A diretoria do sindicato vem a público denunciar as orientações que trabalhadores estão recebendo de determinadas chefias imediatas e de algumas supervisões regionais desde a manhã de hoje, 15 de setembro.
Desde a suposta obrigação dos trabalhadores em registrarem “greve” em seu ponto eletrônico, até a invenção de uma regra para os grevistas cumprirem o horário dentro do pátio da unidade.
Esses absurdos servem para confundir, desistimular e colocar em suspeita o direito à livre participação de cada pessoa. A orientação que o sindicato sempre repassou é: greve é cruzar os braços, não entrar na unidade. Se possível converse com a imprensa local ou procure ajuda do sindicato para organizar na sua região.

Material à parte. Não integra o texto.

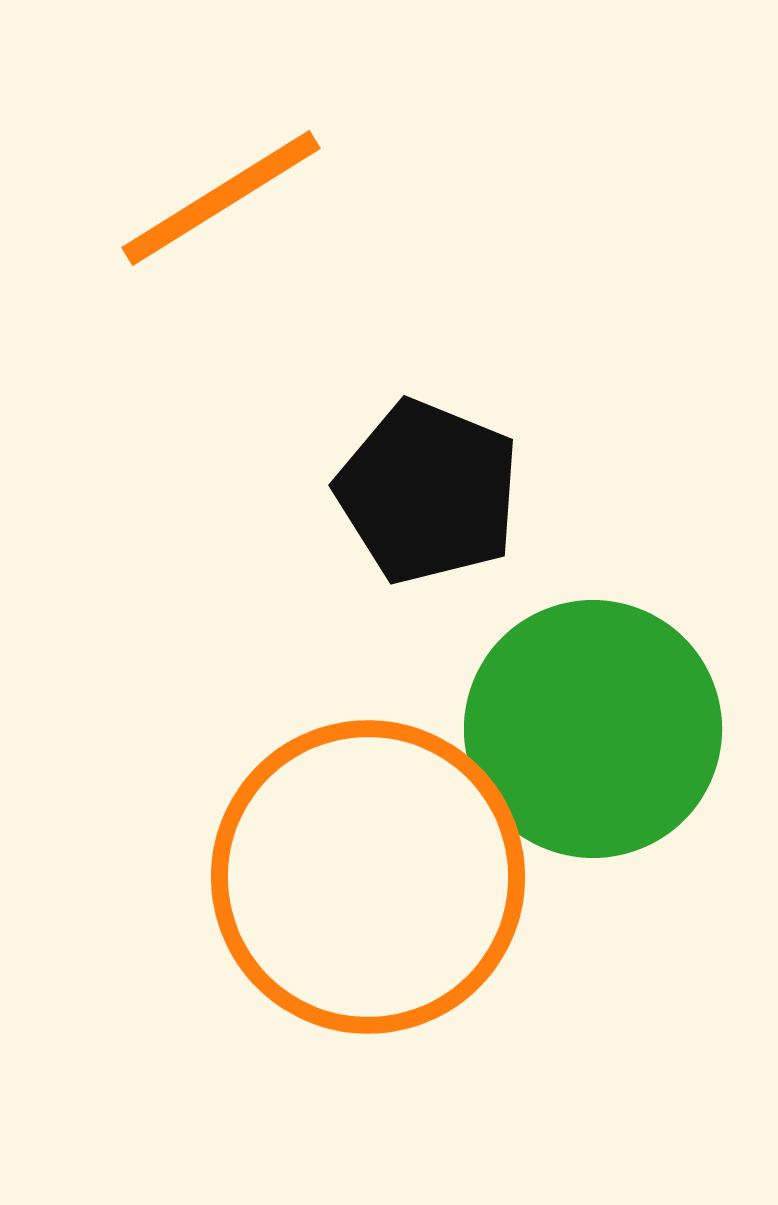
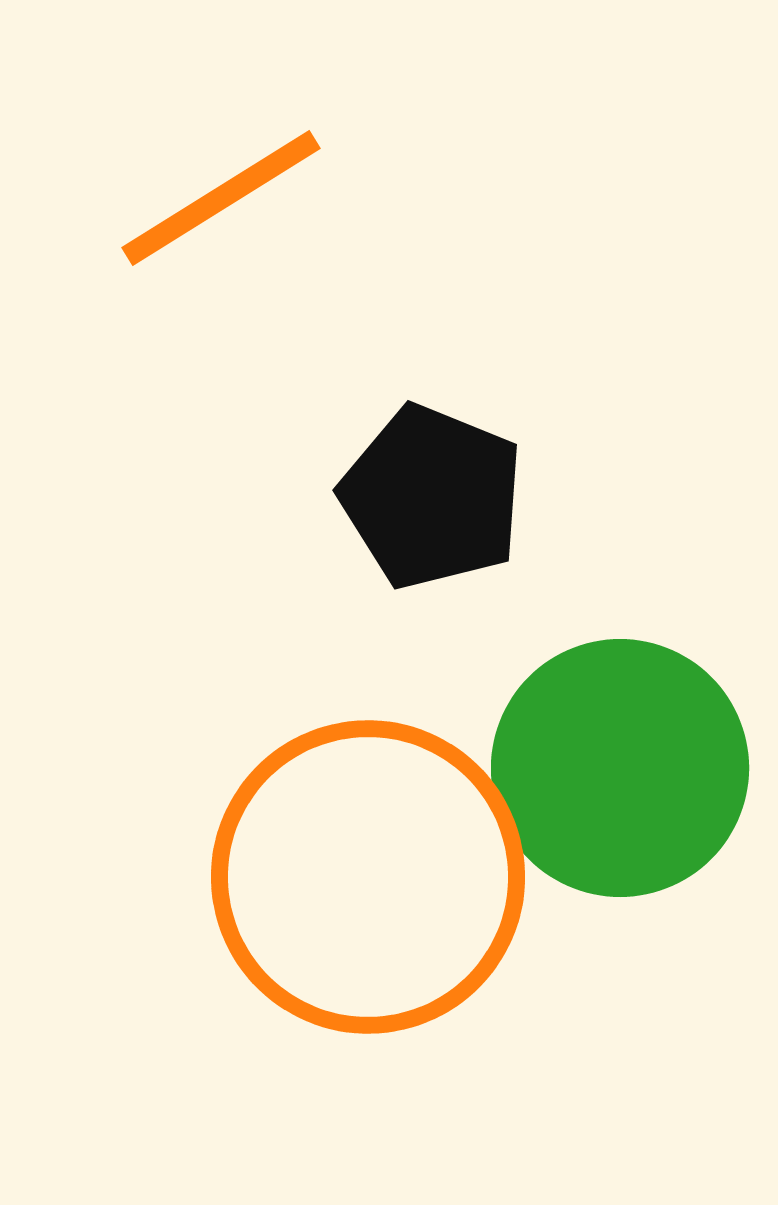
black pentagon: moved 4 px right, 5 px down
green circle: moved 27 px right, 39 px down
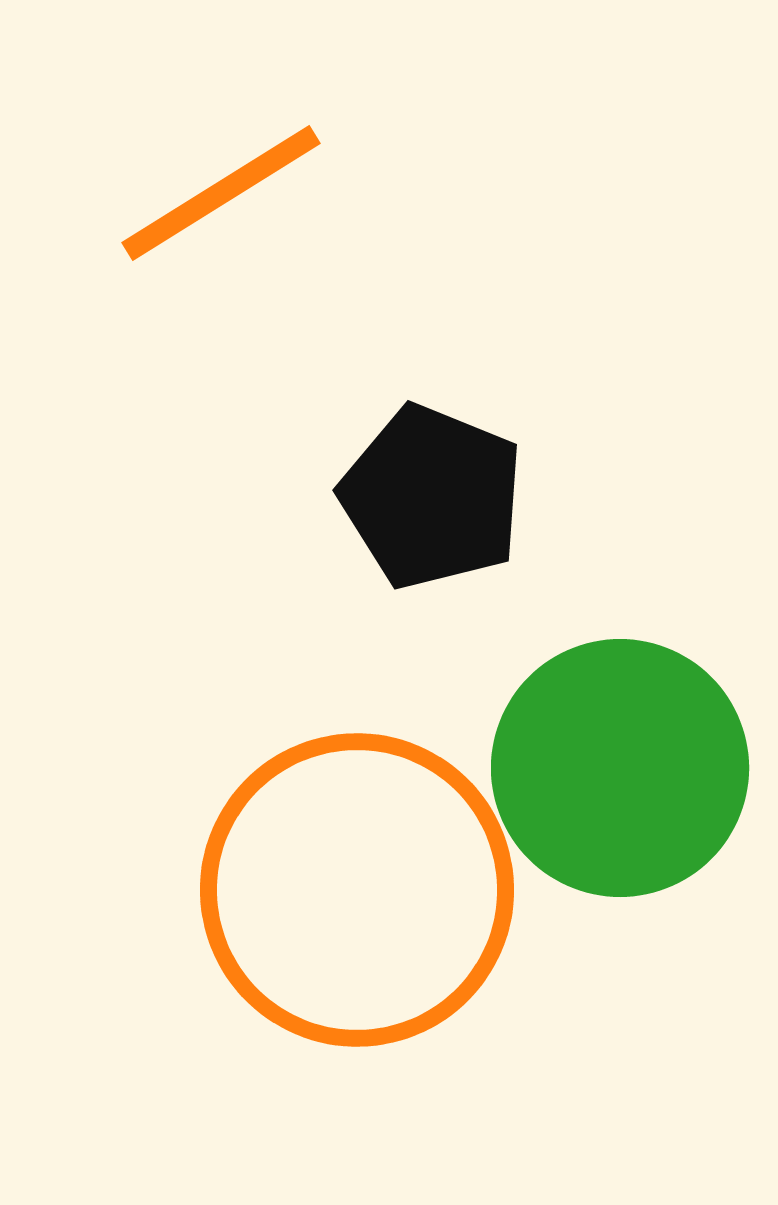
orange line: moved 5 px up
orange circle: moved 11 px left, 13 px down
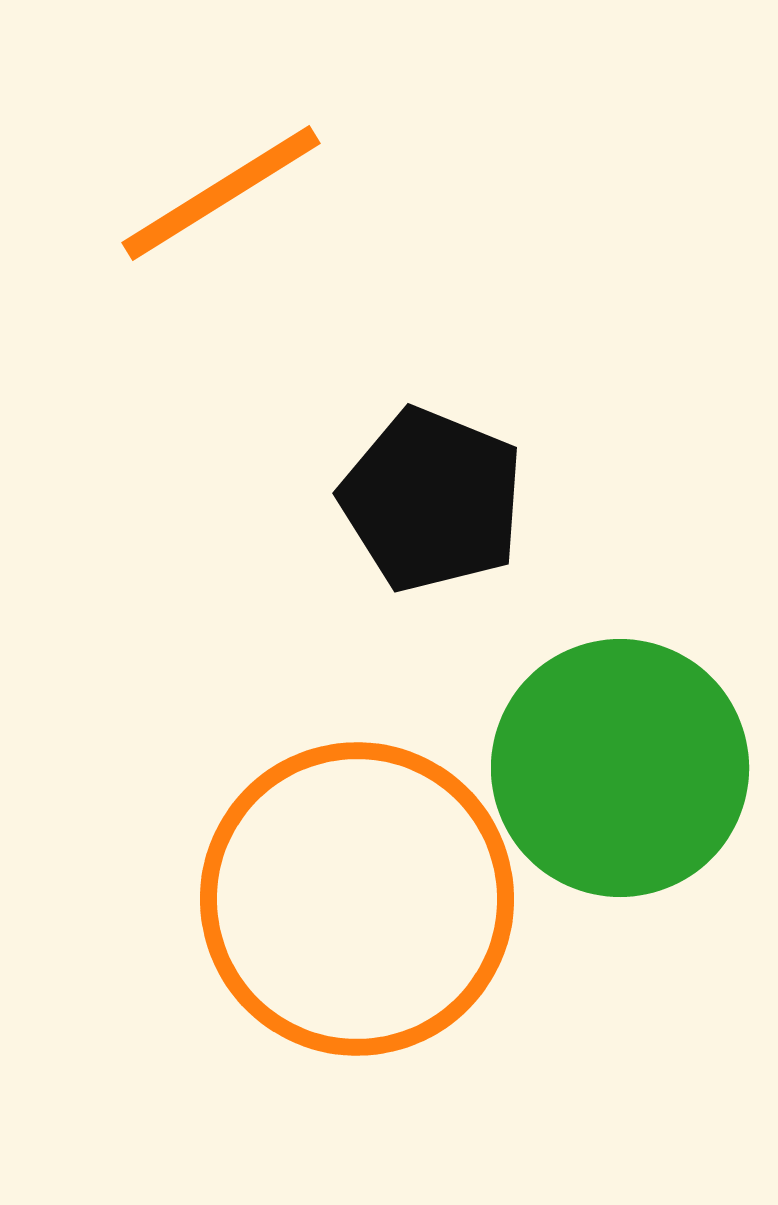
black pentagon: moved 3 px down
orange circle: moved 9 px down
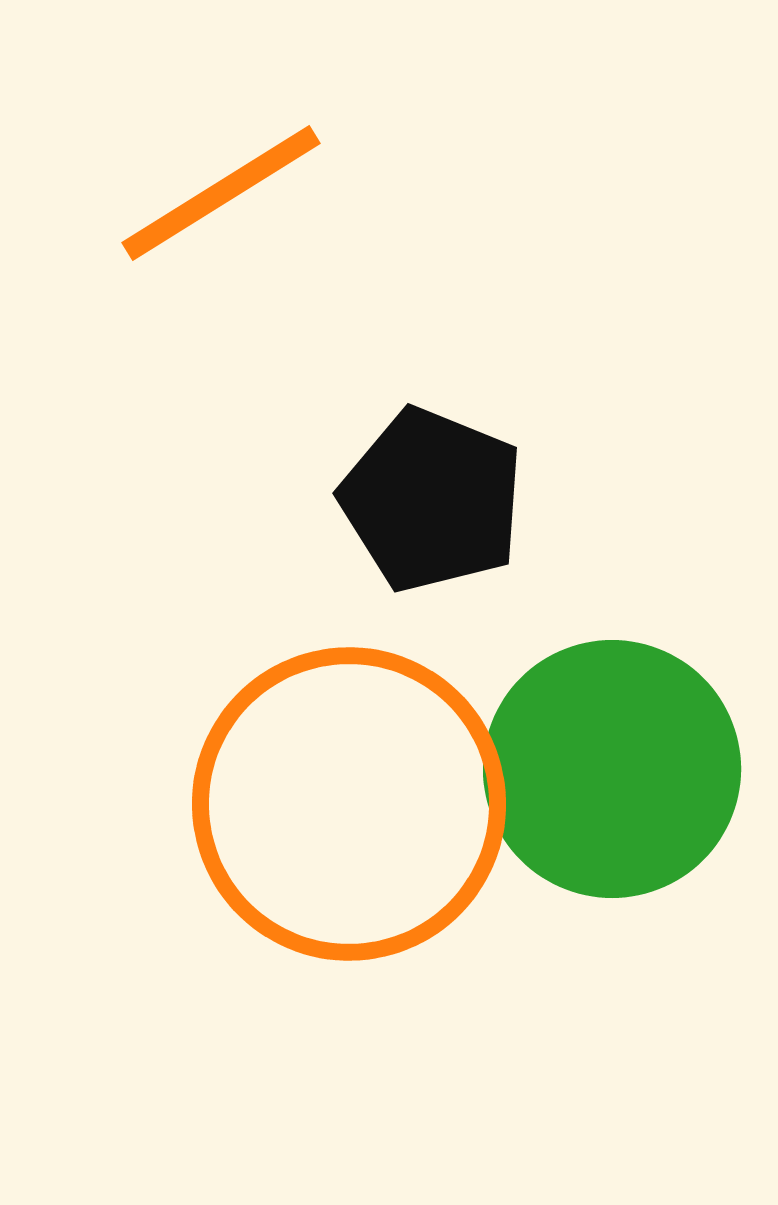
green circle: moved 8 px left, 1 px down
orange circle: moved 8 px left, 95 px up
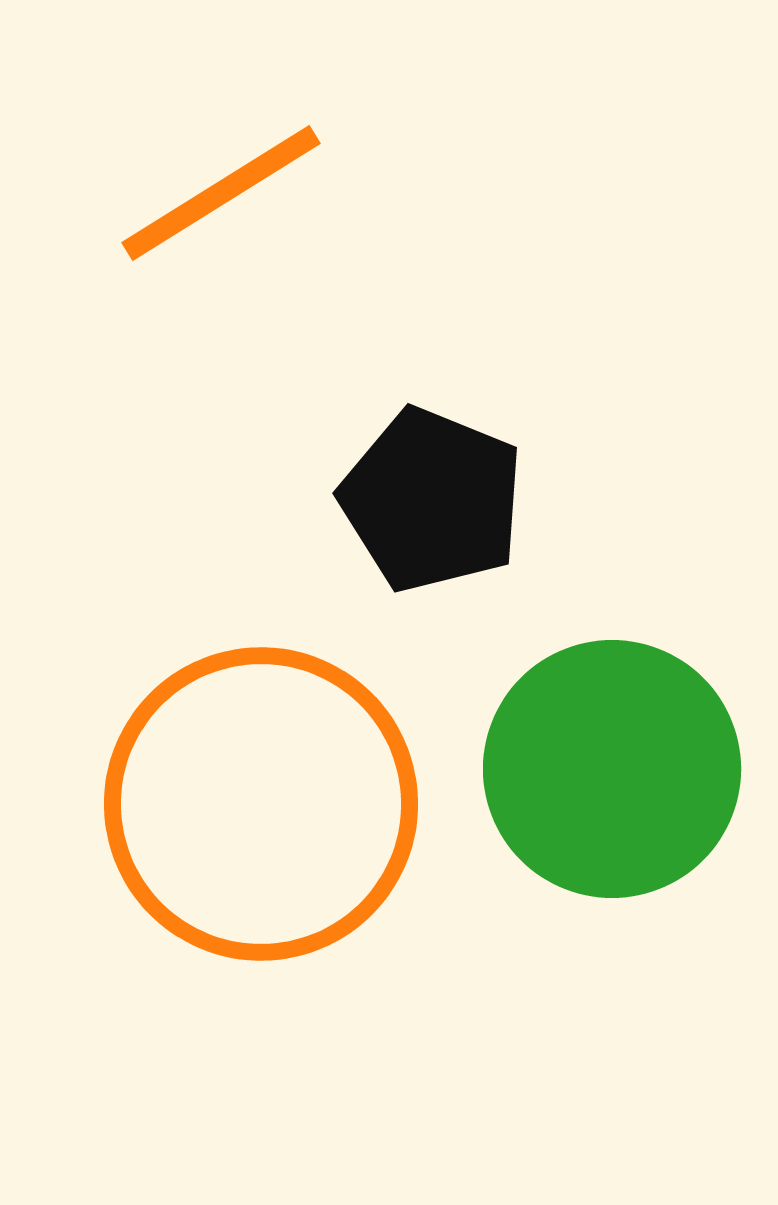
orange circle: moved 88 px left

Este direito é constitucional e previsto em lei, conforme a Lei 7783/1989, que fala a respeito do direito à greve:
“Artigo 6º
(…)
§ 2º - É vedado às empresas adotar meios para constranger o empregado ao comparecimento ao trabalho, bem como capazes de frustrar a divulgação do movimento.”
O direito à greve é um direito assegurado pela Consttuição Federal e pela CLT, não cabendo interpretações das direções locais ou das supervisões interfirirem ou criarem obstáculosp para prejudicar. A Presidência do Centro Paula Souza deve vigiar as informações que estão sendo repassadas sob a justificava de que “veio orientação de São Paulo.”
A diretoria do SINTEPS já acionou o seu departamento jurídico, que está acompanhando e avaliando cada denúncia recebida desde as primeiras horas da manhã e se necessário irá acionar as medidas cabíveis.
Confirmamos a paralização em toda a rede de ETECs e FATECs do estado de São Paulo e convocamos todos para o ato marcado para às 14h, em frente à sede do Centro Paula Souza, localizada na Rua dos Andradas, 140.